BallTree KDE is a perf oriented implementation of kernel density estimation.
While performing prediction of probabilities on a lot en entries,
I realized classical implementation does not scale well with the number of points.
This implementation takes advantage of the sparsity of the distribution to address this problematic.
This implementation use the BallTree property to 'fuzzy index' the distribution with a custom metric in order to cluster points together.
It reduce the number of queries and ponderate the result by the size of each cluster.
This approximation is valid only if the points are dense enough regarding to the kernel bandwidth.
It is especially adapted for prediction on sparse distributions.
Only the Gaussian kernel is implemented at the moment.
Performing a KDE is actually equivalent to convolve the distribution by the kernel.
When points of the distribution are close enough regarding to the kernel bandwidth,
We can compute only one ponderated kernel and assume the result will be almost equal to the sum of the 2 kernels.
- Green: exact curve
- Blue: approximated curve
- Red: absolute error
Note: Here is a 1D example, in N dimensions, the closeness of points is evaluated by an ellipse equation.

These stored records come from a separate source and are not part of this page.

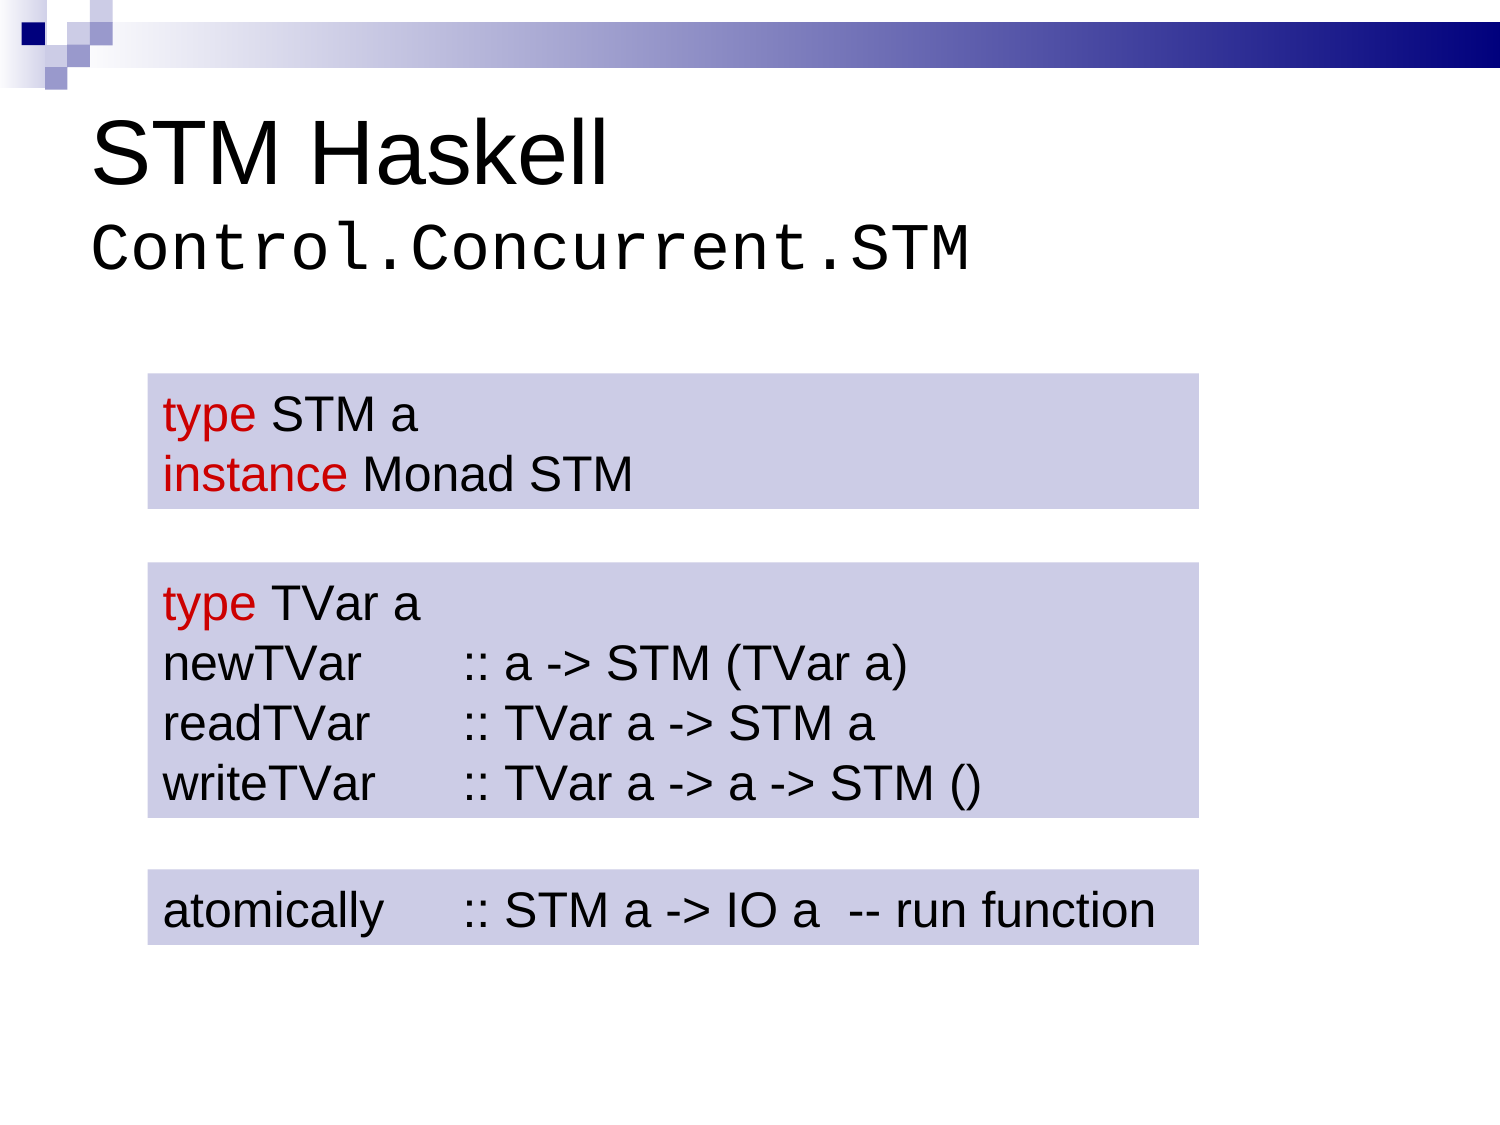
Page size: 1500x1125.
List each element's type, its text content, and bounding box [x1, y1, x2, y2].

text_box atomically :: STM a -> IO a -- run function [147, 869, 1199, 945]
title STM Haskell Control.Concurrent.STM [75, 75, 1426, 301]
text_box type STM a instance Monad STM [147, 373, 1199, 509]
text_box type TVar a newTVar :: a -> STM (TVar a) readTVar :: TVar a -> STM a writeTVar :: TVar a -> a -> STM () [147, 562, 1199, 818]
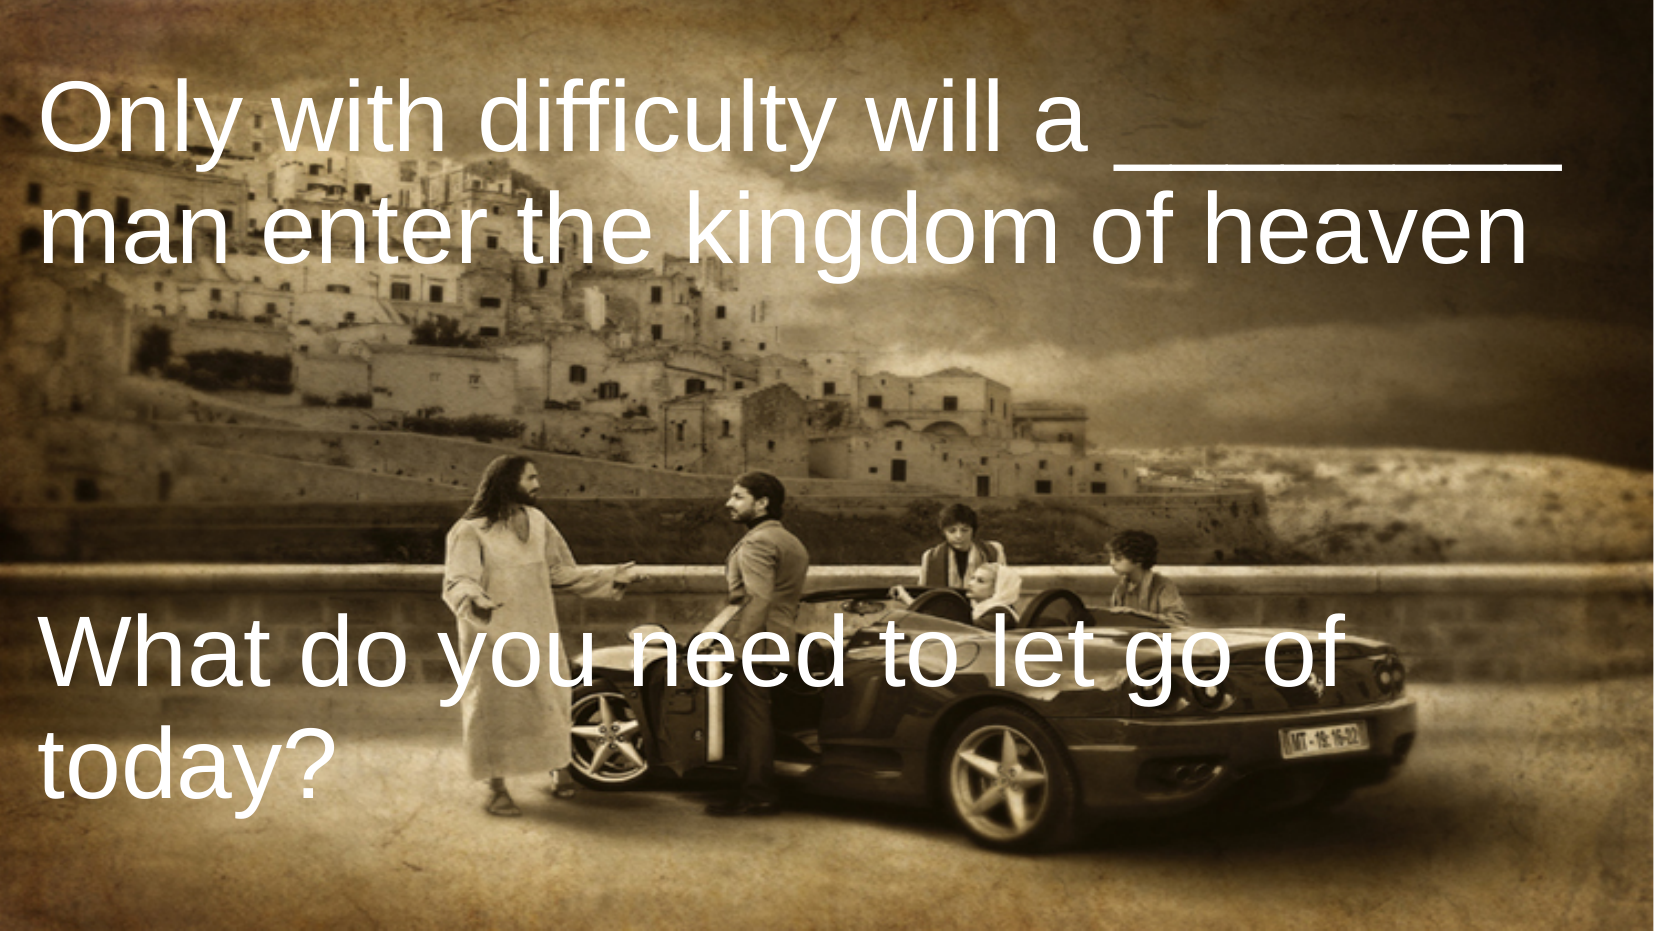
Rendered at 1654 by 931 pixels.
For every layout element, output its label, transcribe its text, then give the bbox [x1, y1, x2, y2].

It allows to use different bandwidth on each dimensions.
This is also true for aggregation of N points. In such a case, the kernel would be ponderated by N.
As always, the tradeoff we are making here depends on the nature of the data,
but having a few concentrated clusters make this approximation suitable.
Depending on the precision needed, it is also possible to tweak the metric so it aggregate smaller clusters.
At this cost, we dropped the perf by a factor ~20 (mode details on the demo notebook).
This experiment highlight the versatility of BallTree which allow bunch of application with a custom metric. (PS: it is awesome !)
We can also note, it is possible to use different bandwidth on each dimensions.